1. Schwerpunkt: Technische Resilienz und Systemschutz
Dieser Bereich fokussiert auf die Integrität der genutzten Endgeräte und die Sicherung persönlicher Daten:
- Malware-Prävention und -Abwehr: Systematische Einführung in die Kategorien von Schadsoftware (Viren, Trojaner, Würmer, Spyware). Die Lernenden erarbeiten sich Strategien zur Erkennung infizierter Dateien und zur Einleitung korrekter Handlungsabläufe im Infektionsfall.
- Schutz vor Ransomware: Sensibilisierung für die Gefahren durch Verschlüsselungstrojaner. Ein besonderer Fokus liegt auf der Prävention durch Backup-Management, wobei die Schüler/innen die „3-2-1-Regel“ als Standard für Datensicherheit kennenlernen und anwenden.
- Systempflege und Update-Management: Vermittlung der Relevanz von regelmäßigen Software-Updates zur Schließung von Sicherheitslücken sowie die praktische Planung dieser Wartungsprozesse im digitalen Alltag.

2. Schwerpunkt: Souveränität gegenüber Social Engineering und Betrug
Im Mittelpunkt steht hier die psychologische Ebene des Online-Betrugs und die Schärfung der Urteilskompetenz:
- Identifikation von Phishing und Manipulation: Analyse von Betrugs-E-Mails und gefälschten Links. Die Schüler/innen dekonstruieren Warnsignale wie künstliche Dringlichkeit, sprachliche Mängel und technische Unstimmigkeiten.
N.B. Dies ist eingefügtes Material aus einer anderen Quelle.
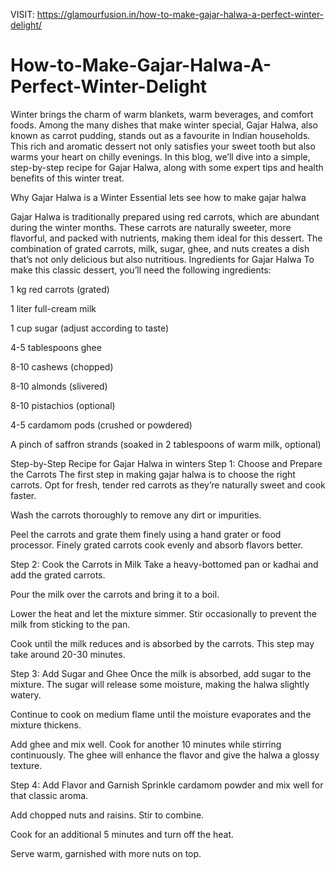VISIT: https://glamourfusion.in/how-to-make-gajar-halwa-a-perfect-winter-delight/
# How-to-Make-Gajar-Halwa-A-Perfect-Winter-Delight
Winter  brings the charm of warm blankets, warm beverages, and comfort foods. Among the many dishes that make winter special, Gajar Halwa, also known as carrot pudding, stands out as a favourite in Indian households. This rich and aromatic dessert not only satisfies your sweet tooth but also warms your heart on chilly evenings. In this blog, we’ll dive into a simple, step-by-step recipe for Gajar Halwa, along with some expert tips and health benefits of this winter treat.

Why Gajar Halwa is a Winter Essential lets see how to make gajar halwa
 
Gajar Halwa is traditionally prepared using red carrots, which are abundant during the winter months. These carrots are naturally sweeter, more flavorful, and packed with nutrients, making them ideal for this dessert. The combination of grated carrots, milk, sugar, ghee, and nuts creates a dish that’s not only delicious but also nutritious.
Ingredients for Gajar Halwa
To make this classic dessert, you’ll need the following ingredients:

1 kg red carrots (grated)

1 liter full-cream milk

1 cup sugar (adjust according to taste)

4-5 tablespoons ghee

8-10 cashews (chopped)

8-10 almonds (slivered)

8-10 pistachios (optional)

4-5 cardamom pods (crushed or powdered)

A pinch of saffron strands (soaked in 2 tablespoons of warm milk, optional)

Step-by-Step Recipe for Gajar Halwa in winters
Step 1: Choose and Prepare the Carrots 
The first step in making gajar halwa is to choose the right carrots. Opt for fresh, tender red carrots as they’re naturally sweet and cook faster.

Wash the carrots thoroughly to remove any dirt or impurities.

Peel the carrots and grate them finely using a hand grater or food processor. Finely grated carrots cook evenly and absorb flavors better.

Step 2: Cook the Carrots in Milk 
Take a heavy-bottomed pan or kadhai and add the grated carrots.

Pour the milk over the carrots and bring it to a boil.

Lower the heat and let the mixture simmer. Stir occasionally to prevent the milk from sticking to the pan.

Cook until the milk reduces and is absorbed by the carrots. This step may take around 20-30 minutes.

Step 3: Add Sugar and Ghee 
Once the milk is absorbed, add sugar to the mixture. The sugar will release some moisture, making the halwa slightly watery.

Continue to cook on medium flame until the moisture evaporates and the mixture thickens.

Add ghee and mix well. Cook for another 10 minutes while stirring continuously. The ghee will enhance the flavor and give the halwa a glossy texture.

Step 4: Add Flavor and Garnish 
Sprinkle cardamom powder and mix well for that classic aroma.

Add chopped nuts and raisins. Stir to combine.

Cook for an additional 5 minutes and turn off the heat.

Serve warm, garnished with more nuts on top.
- Sicherer E-Commerce (Fake-Shops und Abo-Fallen): Aufklärung über betrügerische Online-Händler und die Erkennung von „Dark Patterns“, die Nutzer/innen in versteckte Kostenfallen locken. Die Schülerinnen und Schüler lernen, Impulskäufe zu hinterfragen und Verkaufsplattformen kritisch zu prüfen.
- Reflexion von Unternehmensbetrug und Werbung: Auseinandersetzung mit manipulativer Werbung und irreführenden Versprechen im Netz. Dieser Schwerpunkt fördert ein gesundes Misstrauen gegenüber unangeforderten Kontakten und unrealistischen Gewinnversprechen.

3. Schwerpunkt: Soziale Verantwortung und Wissenstransfer (Multiplikatorenfunktion)
Ein übergeordnetes Thema ist die Befähigung der Schüler/innen, ihr erworbenes Wissen weiterzugeben:
- Hilfestellung und Prävention im Umfeld: Die Lernenden werden darin geschult, nicht nur sich selbst zu schützen, sondern auch ihr soziales Umfeld (Familie, Peer-Group) vor Bedrohungen zu warnen und bei der Wiederherstellung von Daten nach Angriffen kompetent zu unterstützen.